The following imports cannot be bundled into a Node.js Single Executable Application –
• argon2 (imported by dist/src/main.js)
• @napi-rs/canvas (imported by dist/src/main.js)
To fix this, replace each native dependency with a pure-JS alternative.
Alternatively, check `pnpm why <package>` to find what pulls them in.Bun — native addons work
When building with Bun, bun build --compile embeds native .node addons directly into the output binary. No changes to your dependency tree are needed.
If your provider uses a native addon and portability across platforms matters, keep in mind that the addon must be compiled for each target OS/architecture separately — cross-compilation via --target will produce a binary for the right platform, but the addon inside it must also have been compiled for that platform. In practice this means building each target binary on a matching native runner (or in a matching Docker image) rather than purely cross-compiling from one machine.
Pure-JS alternatives (Node.js)
If you need to support the Node.js build path, replace native packages with their pure-JS equivalents.
Cryptography
| Package | What it does | Pure-JS alternative |
|---|---|---|
argon2 | Argon2 password hashing | argon2-wasm-pro, hash-wasm |
bcrypt | bcrypt password hashing | bcryptjs (drop-in) |
sodium-native | libsodium bindings | libsodium-wrappers |
Databases and storage
| Package | What it does | Pure-JS alternative |
|---|---|---|
better-sqlite3 | SQLite driver | sql.js (WASM), or avoid local DB entirely |
sqlite3 | SQLite driver | Same as above |
leveldown | LevelDB bindings | level with memory-level backend |
lmdb | LMDB bindings | No direct equivalent; use a pure-JS in-memory store |
Serialization and parsing
| Package | What it does | Pure-JS alternative |
|---|---|---|
protobufjs with native acceleration | Protocol Buffers | Use protobufjs without the optional native path — the pure-JS fallback is automatic |
@grpc/grpc-js | gRPC (used internally by terrably) | Already bundled by terrably — do not add it as a direct dependency |
Compression
| Package | What it does | Pure-JS alternative |
|---|---|---|
zstd / node-zstd | Zstandard compression | fzstd (WASM) |
lz4 | LZ4 compression | lz4js |
Miscellaneous
| Package | What it does | Pure-JS alternative |
|---|---|---|
fsevents | macOS file-system events (optional dep of many watchers) | Usually an optional peer dep — it won't appear unless you install a watcher package, which you shouldn't need in a provider |
cpu-features | CPU feature detection | Use os.cpus() or hard-code the target architecture |
re2 | Google RE2 regex engine | Built-in RegExp (V8 regex, linear-time not guaranteed but sufficient for provider logic) |
Spawned native executables (both runtimes)

What the task asks: Print the native-addon text from "To fix this, replace" up to and including "Pure-JS alternatives (Node.js)". Rely only on the native-addon text when working with the records.

Material shown:
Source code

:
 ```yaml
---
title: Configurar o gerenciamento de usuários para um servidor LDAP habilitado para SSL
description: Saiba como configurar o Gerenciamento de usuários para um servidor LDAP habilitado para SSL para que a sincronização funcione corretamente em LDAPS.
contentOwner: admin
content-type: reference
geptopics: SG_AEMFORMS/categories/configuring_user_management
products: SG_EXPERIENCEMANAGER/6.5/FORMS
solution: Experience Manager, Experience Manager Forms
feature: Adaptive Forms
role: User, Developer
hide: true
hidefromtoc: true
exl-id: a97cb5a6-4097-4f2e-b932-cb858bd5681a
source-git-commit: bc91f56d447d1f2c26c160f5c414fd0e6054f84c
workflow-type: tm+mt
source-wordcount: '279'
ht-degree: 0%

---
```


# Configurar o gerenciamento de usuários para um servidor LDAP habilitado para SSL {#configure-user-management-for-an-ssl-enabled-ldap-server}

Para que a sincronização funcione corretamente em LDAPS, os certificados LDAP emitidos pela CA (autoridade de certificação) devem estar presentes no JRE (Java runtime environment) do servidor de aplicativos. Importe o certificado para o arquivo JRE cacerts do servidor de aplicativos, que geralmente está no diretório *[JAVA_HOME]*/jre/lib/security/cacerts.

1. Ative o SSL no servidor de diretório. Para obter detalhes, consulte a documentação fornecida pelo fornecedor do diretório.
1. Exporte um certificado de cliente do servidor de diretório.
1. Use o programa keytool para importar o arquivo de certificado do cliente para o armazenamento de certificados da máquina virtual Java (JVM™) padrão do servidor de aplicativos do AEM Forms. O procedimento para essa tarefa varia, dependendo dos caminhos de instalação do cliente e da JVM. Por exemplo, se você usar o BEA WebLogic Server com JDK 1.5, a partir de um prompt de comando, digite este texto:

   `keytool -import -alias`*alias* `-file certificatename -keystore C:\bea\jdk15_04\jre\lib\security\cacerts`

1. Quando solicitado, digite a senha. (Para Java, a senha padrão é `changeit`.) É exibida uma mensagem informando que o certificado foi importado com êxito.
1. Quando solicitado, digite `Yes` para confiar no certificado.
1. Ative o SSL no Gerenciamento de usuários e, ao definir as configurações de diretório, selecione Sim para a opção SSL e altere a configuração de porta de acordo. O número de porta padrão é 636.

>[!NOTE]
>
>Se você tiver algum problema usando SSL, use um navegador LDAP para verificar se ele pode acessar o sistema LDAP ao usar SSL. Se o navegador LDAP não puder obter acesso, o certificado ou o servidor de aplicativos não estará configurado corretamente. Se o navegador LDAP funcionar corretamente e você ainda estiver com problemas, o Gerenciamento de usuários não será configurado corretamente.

Response to the exercise:
To fix this, replace each native dependency with a pure-JS alternative.
Alternatively, check `pnpm why <package>` to find what pulls them in.Bun — native addons work
When building with Bun, bun build --compile embeds native .node addons directly into the output binary. No changes to your dependency tree are needed.
If your provider uses a native addon and portability across platforms matters, keep in mind that the addon must be compiled for each target OS/architecture separately — cross-compilation via --target will produce a binary for the right platform, but the addon inside it must also have been compiled for that platform. In practice this means building each target binary on a matching native runner (or in a matching Docker image) rather than purely cross-compiling from one machine.
Pure-JS alternatives (Node.js)